Globally, there have been 247,557,800 coronavirus cases, with 5,016,975 resultant fatalities and 224,207,750 reported recoveries. (Source.)
• The Centers for Disease Control and Prevention (CDC) says that 78 percent of the US population age 12 and older has received at least one dose of vaccine, with 67.8 percent of that group being fully vaccinated. The. numbers also show that 66.7 percent of the total US population has received at least one dose of vaccine, with 58n percent being fully vaccinated.
The CDC also says that 24.4 percent of the US population age 65 and older has received a vaccine booster shot.
• The Washington Post reports that "the pandemic appears to be winding down in the United States in a thousand subtle ways, but without any singular milestone, or a cymbal-crashing announcement of freedom from the virus … There could still be a winter surge since respiratory viruses thrive when people huddle in heated rooms. Some experts said they expect at least a modest uptick in infections over the next few weeks. Last year’s brutal winter wave of infections, which peaked in January, was just getting rolling at this point on the calendar."

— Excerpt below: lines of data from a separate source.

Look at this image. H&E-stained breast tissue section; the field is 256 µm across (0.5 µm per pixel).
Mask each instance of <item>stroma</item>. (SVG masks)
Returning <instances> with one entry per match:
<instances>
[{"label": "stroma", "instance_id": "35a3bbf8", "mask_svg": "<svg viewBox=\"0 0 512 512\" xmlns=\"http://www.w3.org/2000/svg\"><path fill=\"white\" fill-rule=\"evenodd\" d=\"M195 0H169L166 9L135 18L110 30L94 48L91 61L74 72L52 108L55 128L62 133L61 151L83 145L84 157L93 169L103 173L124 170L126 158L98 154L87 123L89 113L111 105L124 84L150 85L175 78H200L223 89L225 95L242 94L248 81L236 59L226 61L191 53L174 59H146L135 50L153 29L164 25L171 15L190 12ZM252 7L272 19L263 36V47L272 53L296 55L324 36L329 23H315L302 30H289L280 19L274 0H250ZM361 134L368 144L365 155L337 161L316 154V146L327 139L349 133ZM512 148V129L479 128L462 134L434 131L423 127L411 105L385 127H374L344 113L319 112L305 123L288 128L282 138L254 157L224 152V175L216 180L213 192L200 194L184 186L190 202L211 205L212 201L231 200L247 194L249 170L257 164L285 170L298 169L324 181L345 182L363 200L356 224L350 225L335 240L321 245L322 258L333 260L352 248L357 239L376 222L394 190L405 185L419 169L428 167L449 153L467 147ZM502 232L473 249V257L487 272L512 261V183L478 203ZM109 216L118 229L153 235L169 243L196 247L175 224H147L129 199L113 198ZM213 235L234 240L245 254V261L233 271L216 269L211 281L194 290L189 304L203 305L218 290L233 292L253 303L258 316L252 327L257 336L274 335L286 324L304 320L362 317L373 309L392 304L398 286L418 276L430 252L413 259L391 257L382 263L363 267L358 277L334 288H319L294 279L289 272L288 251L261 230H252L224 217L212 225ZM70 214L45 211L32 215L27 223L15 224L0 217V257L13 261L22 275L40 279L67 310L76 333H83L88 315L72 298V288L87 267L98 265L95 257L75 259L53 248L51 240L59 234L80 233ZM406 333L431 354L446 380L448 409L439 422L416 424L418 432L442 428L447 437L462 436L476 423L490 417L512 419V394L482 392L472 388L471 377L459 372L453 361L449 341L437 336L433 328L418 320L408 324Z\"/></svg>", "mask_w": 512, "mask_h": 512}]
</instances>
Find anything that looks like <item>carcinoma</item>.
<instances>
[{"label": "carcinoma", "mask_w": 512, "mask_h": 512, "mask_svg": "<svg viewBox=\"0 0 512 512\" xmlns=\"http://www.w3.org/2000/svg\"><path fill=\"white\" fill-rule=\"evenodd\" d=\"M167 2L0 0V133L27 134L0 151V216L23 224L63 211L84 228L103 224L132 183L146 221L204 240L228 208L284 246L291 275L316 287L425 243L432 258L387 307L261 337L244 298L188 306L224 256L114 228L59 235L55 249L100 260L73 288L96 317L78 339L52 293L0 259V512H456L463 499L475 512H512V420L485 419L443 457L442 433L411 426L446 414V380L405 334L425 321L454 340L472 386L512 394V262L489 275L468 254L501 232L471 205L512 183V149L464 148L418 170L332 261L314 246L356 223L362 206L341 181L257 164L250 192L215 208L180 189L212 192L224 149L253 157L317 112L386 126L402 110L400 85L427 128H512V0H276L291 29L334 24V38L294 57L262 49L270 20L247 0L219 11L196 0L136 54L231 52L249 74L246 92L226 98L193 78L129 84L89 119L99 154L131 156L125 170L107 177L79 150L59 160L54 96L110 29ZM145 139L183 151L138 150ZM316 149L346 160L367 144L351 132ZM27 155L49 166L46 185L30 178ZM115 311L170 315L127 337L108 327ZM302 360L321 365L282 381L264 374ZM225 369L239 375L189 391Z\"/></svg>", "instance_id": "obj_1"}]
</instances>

The Post writes that "the trends are favorable. With most people vaccinated and infection rates dropping, the United States has entered a new phase of the pandemic in which people are adapting to the persistent presence of an endemic but usually nonlethal pathogen. They really have no choice. The virus isn’t going away."
Jennifer Nuzzo, an epidemiologist at the Johns Hopkins Bloomberg School of Public Health, tells the Post, “It doesn’t end. We just stop caring. Or we care a lot less. I think for most people, it just fades into the background of their lives.”
And Robert M. Wachter, chair of the Department of Medicine at the University of California at San Francisco, tells the Post, "“My feeling now is that we’re nearing a steady state where things might get a little better or worse, for the next few years. It’s not great, but it is what it is … There’s no cavalry coming, so decisions now should be predicated on this being something near steady state. To me, particularly once I got my booster, it prompts me to accept a bit more risk, mainly because if I’m not comfortable doing it now, I’m basically saying that I won’t do it for several years, and maybe forever.”
• From the Wall Street Journal:
The Food and Drug Administration is delaying a decision on Moderna Inc.’s application to authorize use of its Covid-19 vaccine in adolescents to assess whether the shot leads to a heightened risk of myocarditis, the company said.
"The FDA notified Moderna on Friday evening that an analysis may not be completed until January of next year while the agency reviews recent international data on the risk of myocarditis after vaccination, the company said Sunday … Moderna also said it would delay asking the FDA to authorize use of a lower dose of its shot in even younger children, ages 6 to 11, while the agency continues to review its request to clear the shots in adolescents."